WHAT IS NEEDED: Count the rows below that contain the word "ubiegać", and give only that number.

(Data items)

start

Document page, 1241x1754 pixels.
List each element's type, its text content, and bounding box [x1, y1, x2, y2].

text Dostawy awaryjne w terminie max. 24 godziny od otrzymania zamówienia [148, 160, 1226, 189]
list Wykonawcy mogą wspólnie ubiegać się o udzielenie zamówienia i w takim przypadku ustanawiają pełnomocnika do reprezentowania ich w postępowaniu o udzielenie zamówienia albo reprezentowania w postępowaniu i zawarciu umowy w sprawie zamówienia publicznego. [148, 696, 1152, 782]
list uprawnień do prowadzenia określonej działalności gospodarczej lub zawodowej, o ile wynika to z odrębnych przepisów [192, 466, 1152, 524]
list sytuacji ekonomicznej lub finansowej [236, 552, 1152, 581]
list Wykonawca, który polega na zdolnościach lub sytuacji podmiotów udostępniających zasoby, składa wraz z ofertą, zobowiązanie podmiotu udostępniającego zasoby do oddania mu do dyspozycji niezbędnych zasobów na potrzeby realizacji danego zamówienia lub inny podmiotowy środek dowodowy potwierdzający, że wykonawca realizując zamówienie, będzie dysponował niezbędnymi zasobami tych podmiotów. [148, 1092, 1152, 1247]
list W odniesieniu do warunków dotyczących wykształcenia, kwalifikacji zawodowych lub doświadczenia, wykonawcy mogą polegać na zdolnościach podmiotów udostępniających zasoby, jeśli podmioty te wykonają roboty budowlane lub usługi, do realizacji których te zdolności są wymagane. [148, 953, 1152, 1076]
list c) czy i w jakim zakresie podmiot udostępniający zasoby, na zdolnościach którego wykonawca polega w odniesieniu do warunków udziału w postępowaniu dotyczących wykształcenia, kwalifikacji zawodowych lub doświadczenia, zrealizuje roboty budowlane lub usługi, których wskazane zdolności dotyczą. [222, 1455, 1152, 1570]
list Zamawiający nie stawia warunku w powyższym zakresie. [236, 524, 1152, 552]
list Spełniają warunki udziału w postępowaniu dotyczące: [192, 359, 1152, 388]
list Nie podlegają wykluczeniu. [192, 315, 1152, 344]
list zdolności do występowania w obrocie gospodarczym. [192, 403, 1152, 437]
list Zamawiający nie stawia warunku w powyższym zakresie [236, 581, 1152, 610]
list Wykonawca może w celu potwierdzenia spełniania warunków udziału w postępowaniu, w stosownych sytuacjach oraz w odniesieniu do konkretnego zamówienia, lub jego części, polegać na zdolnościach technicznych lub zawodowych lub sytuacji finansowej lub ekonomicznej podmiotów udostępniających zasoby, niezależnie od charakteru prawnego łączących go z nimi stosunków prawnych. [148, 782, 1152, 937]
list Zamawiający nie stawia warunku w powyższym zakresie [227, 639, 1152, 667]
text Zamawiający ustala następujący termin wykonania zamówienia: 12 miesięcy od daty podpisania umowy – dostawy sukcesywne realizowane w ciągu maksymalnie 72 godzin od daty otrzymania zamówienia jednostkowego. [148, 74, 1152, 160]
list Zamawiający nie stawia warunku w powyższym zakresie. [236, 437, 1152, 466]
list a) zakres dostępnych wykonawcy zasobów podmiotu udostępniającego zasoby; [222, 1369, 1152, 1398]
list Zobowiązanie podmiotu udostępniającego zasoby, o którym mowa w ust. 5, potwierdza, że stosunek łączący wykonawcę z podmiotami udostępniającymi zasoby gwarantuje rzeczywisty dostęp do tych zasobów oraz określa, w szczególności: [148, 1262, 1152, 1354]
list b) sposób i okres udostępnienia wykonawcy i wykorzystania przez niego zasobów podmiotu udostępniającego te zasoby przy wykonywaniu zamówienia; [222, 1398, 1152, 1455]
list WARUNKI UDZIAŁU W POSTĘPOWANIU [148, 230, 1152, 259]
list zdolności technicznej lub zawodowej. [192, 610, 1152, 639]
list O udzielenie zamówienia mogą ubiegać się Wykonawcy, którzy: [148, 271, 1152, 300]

end
start

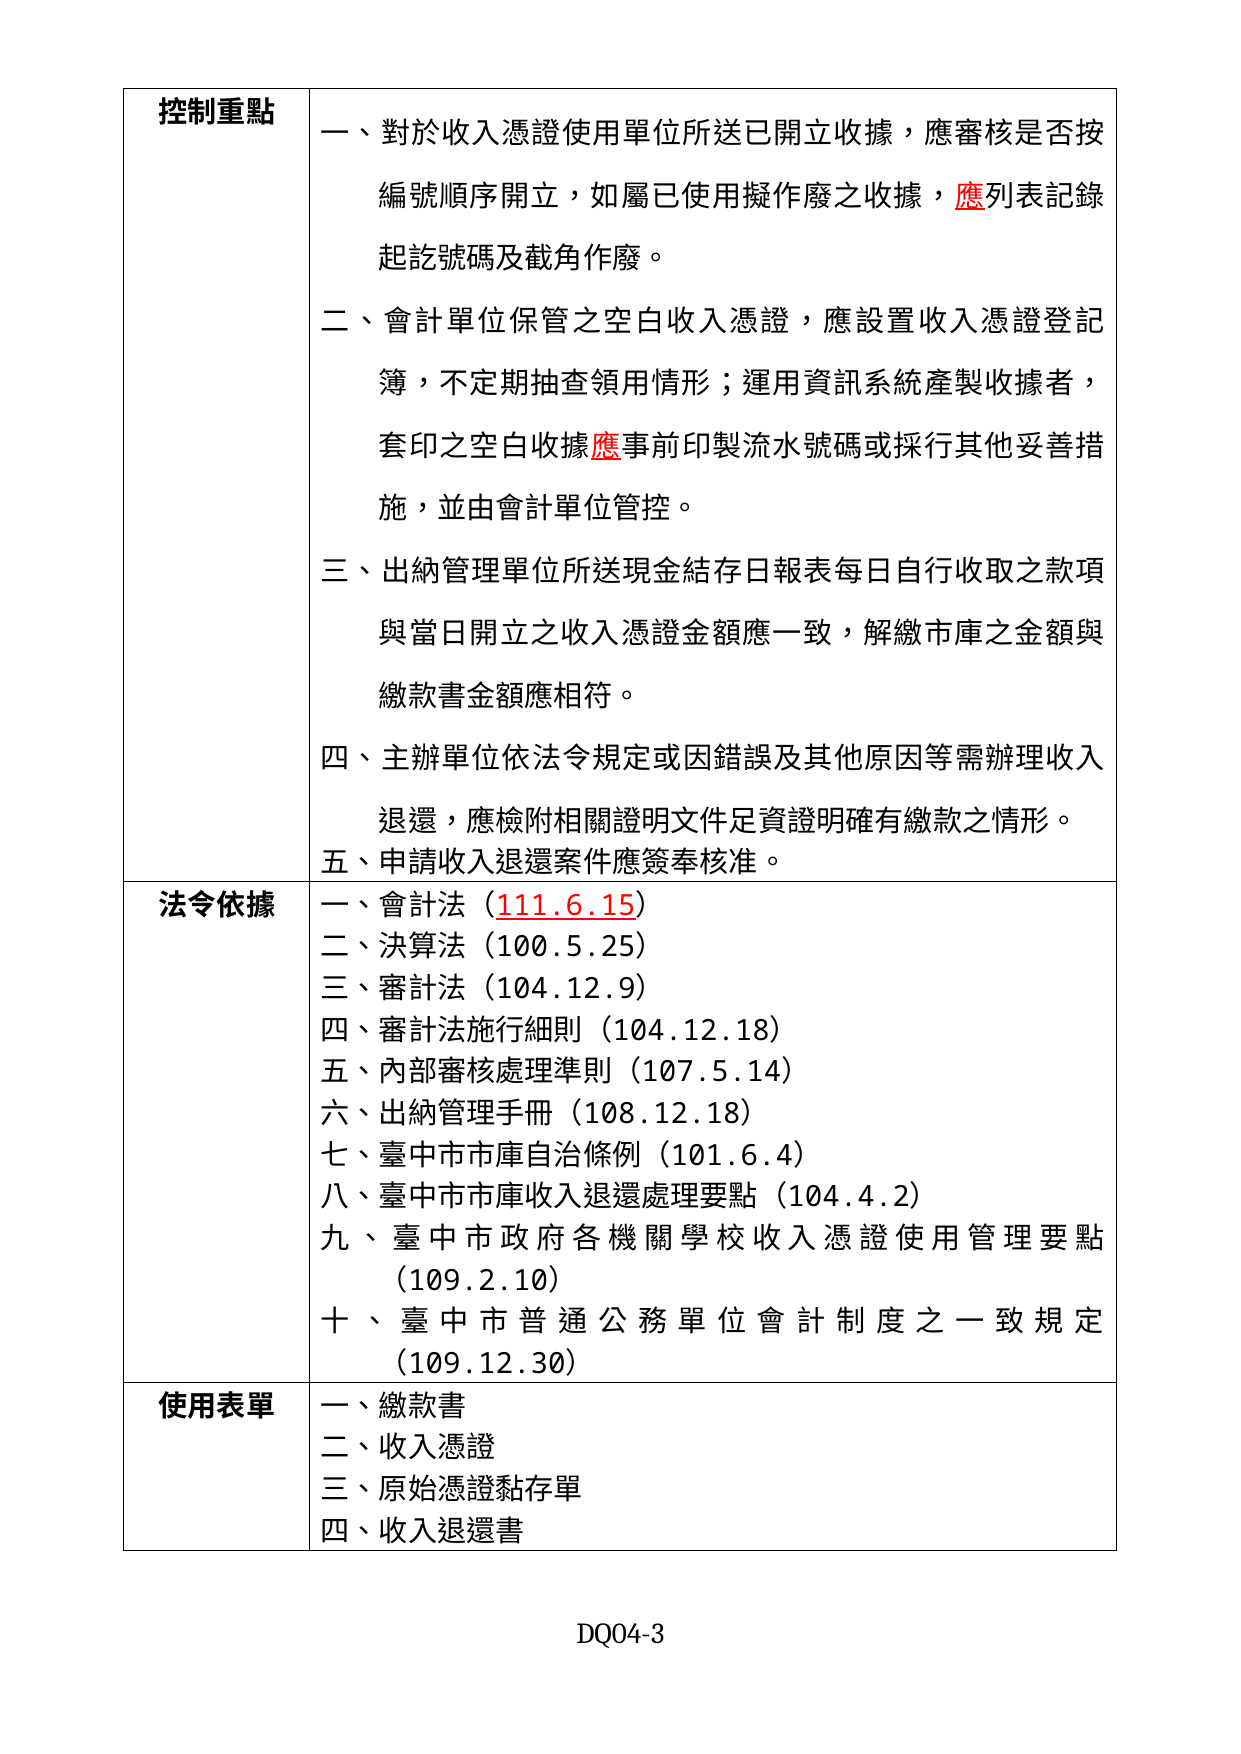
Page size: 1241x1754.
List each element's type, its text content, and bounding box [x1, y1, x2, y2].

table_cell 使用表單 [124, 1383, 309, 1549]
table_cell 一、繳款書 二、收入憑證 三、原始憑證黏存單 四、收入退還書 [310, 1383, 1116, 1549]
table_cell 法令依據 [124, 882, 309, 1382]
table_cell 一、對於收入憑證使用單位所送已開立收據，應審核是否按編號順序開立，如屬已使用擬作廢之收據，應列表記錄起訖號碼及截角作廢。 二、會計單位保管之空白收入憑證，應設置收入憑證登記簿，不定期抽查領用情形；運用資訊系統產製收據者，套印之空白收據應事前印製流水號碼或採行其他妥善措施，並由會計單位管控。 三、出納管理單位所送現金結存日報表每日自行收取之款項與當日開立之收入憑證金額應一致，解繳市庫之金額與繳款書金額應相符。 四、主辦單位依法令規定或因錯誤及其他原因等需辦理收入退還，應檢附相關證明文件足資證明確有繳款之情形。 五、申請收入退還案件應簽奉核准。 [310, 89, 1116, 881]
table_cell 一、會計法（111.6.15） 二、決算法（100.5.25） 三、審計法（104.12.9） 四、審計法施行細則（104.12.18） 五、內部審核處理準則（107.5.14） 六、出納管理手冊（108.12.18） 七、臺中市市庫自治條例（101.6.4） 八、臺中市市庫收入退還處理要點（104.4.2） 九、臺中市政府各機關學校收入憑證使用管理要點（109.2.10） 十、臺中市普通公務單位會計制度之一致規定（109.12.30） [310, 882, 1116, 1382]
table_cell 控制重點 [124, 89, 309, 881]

end

COMPLETE ANSWER: 2